It feels like we are in a "mini-2006" right now, which was a bubblicious jubilee in a credit-intoxicated delirium as prices hovered in orbit well beyond any stones throw of fundamentals. Generally, in jobs and the stock market there seems to be an optimism out of proportion and disconnected from the gravity of the facts.
Since mid-March the stock market has made a robust comeback from its 6000-range lows, back into the mid-8000 range. Among job-seekers I know there doesn't seem to be the weight of economic pessimism beating down as it has been at least since the holiday season.

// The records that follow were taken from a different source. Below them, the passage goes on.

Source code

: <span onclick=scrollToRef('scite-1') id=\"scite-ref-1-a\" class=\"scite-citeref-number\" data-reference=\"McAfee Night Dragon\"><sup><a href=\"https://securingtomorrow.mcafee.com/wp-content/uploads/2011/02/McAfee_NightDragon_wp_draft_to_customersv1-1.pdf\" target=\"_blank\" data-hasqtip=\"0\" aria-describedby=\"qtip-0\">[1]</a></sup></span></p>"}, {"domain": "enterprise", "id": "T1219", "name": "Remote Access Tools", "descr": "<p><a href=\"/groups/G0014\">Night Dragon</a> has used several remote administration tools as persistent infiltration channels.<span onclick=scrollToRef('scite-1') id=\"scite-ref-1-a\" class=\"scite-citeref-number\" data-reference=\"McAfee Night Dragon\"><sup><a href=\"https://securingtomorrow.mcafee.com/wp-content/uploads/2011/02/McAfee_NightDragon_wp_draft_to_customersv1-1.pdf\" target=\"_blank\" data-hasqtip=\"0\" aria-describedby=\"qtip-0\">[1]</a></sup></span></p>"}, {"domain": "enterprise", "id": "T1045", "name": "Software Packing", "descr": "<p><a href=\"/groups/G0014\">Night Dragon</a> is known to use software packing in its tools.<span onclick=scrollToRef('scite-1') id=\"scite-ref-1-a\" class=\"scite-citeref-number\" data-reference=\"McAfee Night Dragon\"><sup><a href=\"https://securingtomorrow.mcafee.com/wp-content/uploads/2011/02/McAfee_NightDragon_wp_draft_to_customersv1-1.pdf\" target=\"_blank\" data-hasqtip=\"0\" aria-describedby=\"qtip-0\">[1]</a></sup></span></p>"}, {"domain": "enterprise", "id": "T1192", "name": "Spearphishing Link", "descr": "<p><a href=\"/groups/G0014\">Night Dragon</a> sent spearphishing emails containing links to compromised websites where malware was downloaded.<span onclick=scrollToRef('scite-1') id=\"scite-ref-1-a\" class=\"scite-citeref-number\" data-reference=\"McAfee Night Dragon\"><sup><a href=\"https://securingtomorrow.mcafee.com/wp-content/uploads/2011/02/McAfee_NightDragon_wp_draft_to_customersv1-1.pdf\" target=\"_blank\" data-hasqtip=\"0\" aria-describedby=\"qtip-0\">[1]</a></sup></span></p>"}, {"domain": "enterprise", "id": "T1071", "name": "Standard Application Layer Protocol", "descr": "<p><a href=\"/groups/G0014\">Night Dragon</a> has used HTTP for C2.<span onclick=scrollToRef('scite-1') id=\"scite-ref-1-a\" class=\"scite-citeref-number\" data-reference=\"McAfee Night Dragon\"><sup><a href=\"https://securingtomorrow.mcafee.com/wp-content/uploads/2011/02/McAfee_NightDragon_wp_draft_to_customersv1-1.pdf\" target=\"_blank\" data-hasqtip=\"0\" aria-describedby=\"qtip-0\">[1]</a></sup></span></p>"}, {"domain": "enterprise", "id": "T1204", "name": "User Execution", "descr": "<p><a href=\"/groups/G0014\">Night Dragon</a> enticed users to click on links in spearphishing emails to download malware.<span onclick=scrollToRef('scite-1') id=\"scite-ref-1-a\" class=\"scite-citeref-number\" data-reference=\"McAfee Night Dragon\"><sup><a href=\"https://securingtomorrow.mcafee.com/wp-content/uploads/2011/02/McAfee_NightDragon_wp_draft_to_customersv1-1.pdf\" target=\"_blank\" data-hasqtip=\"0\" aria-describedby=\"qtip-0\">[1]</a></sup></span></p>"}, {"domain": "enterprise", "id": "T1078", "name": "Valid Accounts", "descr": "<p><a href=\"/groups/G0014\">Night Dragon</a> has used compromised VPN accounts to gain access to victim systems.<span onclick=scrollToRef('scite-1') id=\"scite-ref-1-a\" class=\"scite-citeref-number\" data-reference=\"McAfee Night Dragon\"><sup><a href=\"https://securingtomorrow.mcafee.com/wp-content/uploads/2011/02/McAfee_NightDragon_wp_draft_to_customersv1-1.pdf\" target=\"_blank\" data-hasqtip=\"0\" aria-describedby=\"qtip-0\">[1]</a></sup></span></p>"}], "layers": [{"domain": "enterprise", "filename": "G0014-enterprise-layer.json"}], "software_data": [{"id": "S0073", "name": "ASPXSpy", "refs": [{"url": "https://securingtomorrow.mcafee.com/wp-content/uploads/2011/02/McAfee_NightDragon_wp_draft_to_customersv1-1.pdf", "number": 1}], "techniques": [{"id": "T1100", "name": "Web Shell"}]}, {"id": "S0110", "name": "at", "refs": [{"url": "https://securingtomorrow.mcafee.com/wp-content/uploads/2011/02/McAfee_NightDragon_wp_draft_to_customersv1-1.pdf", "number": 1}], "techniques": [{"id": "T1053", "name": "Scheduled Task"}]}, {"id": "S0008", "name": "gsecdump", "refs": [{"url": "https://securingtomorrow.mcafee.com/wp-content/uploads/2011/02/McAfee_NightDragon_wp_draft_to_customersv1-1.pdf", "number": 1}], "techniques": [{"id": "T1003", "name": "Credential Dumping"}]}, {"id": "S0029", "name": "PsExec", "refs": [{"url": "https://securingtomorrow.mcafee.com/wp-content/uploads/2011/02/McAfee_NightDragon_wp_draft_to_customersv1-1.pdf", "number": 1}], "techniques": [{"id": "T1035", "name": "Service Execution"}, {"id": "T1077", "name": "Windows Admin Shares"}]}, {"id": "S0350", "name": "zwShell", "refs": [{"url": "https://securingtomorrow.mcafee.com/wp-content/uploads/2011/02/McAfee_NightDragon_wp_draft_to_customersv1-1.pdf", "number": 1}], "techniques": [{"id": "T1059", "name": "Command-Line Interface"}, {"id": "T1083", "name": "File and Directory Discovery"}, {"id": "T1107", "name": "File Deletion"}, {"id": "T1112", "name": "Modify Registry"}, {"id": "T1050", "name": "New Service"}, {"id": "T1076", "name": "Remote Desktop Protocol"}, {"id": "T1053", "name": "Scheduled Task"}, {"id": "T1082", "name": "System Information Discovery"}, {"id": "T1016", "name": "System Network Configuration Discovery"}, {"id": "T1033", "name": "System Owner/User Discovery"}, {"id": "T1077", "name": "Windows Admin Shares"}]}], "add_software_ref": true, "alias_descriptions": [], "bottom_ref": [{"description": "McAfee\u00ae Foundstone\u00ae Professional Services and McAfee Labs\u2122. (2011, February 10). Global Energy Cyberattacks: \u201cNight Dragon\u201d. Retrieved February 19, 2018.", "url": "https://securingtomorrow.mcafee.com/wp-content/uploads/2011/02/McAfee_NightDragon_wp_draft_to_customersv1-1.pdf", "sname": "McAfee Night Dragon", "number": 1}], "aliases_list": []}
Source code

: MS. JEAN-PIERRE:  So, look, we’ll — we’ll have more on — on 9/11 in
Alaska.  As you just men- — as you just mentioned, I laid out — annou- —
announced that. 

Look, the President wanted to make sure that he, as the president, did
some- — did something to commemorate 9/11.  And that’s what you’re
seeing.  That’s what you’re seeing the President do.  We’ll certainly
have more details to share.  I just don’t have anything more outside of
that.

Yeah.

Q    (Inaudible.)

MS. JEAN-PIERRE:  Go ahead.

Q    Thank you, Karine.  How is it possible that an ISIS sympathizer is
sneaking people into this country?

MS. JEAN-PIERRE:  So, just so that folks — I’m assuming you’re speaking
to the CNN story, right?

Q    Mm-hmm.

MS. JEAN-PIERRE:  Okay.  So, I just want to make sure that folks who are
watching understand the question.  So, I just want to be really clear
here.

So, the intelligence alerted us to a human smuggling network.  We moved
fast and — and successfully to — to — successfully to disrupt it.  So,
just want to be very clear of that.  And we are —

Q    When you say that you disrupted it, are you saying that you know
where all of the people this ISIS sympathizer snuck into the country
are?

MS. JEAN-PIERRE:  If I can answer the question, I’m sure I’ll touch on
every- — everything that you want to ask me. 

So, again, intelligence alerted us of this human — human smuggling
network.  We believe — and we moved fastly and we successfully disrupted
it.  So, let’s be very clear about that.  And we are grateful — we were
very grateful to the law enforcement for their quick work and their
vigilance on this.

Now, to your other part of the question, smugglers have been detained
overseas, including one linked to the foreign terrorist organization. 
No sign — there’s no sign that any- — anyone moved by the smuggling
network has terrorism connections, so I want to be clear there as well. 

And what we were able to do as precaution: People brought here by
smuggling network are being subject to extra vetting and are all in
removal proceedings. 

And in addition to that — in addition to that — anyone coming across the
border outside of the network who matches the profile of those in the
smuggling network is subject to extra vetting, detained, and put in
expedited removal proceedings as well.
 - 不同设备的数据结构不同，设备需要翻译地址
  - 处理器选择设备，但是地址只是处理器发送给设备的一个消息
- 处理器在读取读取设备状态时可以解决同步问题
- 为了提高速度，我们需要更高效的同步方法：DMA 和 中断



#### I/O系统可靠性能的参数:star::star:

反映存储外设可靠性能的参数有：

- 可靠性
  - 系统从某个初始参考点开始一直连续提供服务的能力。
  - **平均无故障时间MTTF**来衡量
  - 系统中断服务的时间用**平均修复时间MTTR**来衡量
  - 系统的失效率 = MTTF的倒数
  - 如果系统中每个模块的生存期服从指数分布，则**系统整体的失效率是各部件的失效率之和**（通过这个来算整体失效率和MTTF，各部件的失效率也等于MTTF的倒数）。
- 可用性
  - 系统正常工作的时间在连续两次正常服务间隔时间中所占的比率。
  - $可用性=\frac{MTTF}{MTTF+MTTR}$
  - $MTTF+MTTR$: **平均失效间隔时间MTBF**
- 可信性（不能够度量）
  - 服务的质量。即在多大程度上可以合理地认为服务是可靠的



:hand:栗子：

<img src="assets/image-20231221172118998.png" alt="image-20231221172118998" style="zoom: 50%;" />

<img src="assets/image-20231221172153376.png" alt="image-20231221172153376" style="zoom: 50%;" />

Still though, this mini-correction of the economy is a far cry from its speculative highs and is following the pattern of a dead cat bounce found in the midst of any crash. To the degree that quantitative easing is contributing, and it may be, even though one would still anticipate this faux-recovery without it, quantitative easing will still be an economic burden in the long run weighing on us later either through a restriction of economic activity through tight credit and reduced government spending; or a devaluation of cash and debt—in other words inflation.
As always, since those whose wealth is stored as debt are the same ones who pull the cranks and turn the levers on the money machine, I think we'll see trends toward deflation in the long run.
It's still cheaper to rent than to buy, and P/E ratios still stink. The job market continues to contract, and for each job lost, that is a further decline in economic velocity which builds as it cycles.
But for those who remember fondly 2003-2006, current events should arouse a pleasant sense of deja vu, while it lasts.